-------- The records

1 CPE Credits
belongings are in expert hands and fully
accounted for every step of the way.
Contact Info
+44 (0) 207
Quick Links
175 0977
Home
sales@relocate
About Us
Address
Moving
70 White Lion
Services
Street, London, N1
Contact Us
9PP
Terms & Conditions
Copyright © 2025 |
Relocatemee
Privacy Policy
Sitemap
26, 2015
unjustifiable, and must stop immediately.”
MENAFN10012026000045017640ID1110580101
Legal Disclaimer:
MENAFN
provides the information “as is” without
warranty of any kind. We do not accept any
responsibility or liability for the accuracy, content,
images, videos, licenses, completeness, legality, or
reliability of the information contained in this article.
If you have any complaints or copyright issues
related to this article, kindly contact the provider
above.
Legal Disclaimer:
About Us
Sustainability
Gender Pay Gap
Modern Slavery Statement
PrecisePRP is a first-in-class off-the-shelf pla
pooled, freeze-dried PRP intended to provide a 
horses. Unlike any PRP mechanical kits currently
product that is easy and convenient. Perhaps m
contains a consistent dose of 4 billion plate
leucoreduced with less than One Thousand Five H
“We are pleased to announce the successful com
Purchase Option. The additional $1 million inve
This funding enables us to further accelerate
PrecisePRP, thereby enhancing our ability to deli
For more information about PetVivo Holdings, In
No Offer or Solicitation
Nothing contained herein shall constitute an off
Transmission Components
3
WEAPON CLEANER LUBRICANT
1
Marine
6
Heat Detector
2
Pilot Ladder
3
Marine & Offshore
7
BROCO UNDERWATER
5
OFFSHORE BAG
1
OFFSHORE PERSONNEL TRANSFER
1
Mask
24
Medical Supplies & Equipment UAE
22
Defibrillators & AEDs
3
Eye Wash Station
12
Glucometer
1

----------------

#### Work request:
What you return must match the data word for word.

#### Exercise answer:
1 CPE Credits
belongings are in expert hands and fully
accounted for every step of the way.
Contact Info
+44 (0) 207
Quick Links
175 0977
Home
sales@relocate
About Us
Address
Moving
70 White Lion
Services
Street, London, N1
Contact Us
9PP
Terms & Conditions
Copyright © 2025 |
Relocatemee
Privacy Policy
Sitemap
26, 2015
unjustifiable, and must stop immediately.”
MENAFN10012026000045017640ID1110580101
Legal Disclaimer:
MENAFN
provides the information “as is” without
warranty of any kind. We do not accept any
responsibility or liability for the accuracy, content,
images, videos, licenses, completeness, legality, or
reliability of the information contained in this article.
If you have any complaints or copyright issues
related to this article, kindly contact the provider
above.
Legal Disclaimer:
About Us
Sustainability
Gender Pay Gap
Modern Slavery Statement
PrecisePRP is a first-in-class off-the-shelf pla
pooled, freeze-dried PRP intended to provide a 
horses. Unlike any PRP mechanical kits currently
product that is easy and convenient. Perhaps m
contains a consistent dose of 4 billion plate
leucoreduced with less than One Thousand Five H
“We are pleased to announce the successful com
Purchase Option. The additional $1 million inve
This funding enables us to further accelerate
PrecisePRP, thereby enhancing our ability to deli
For more information about PetVivo Holdings, In
No Offer or Solicitation
Nothing contained herein shall constitute an off
Transmission Components
3
WEAPON CLEANER LUBRICANT
1
Marine
6
Heat Detector
2
Pilot Ladder
3
Marine & Offshore
7
BROCO UNDERWATER
5
OFFSHORE BAG
1
OFFSHORE PERSONNEL TRANSFER
1
Mask
24
Medical Supplies & Equipment UAE
22
Defibrillators & AEDs
3
Eye Wash Station
12
Glucometer
1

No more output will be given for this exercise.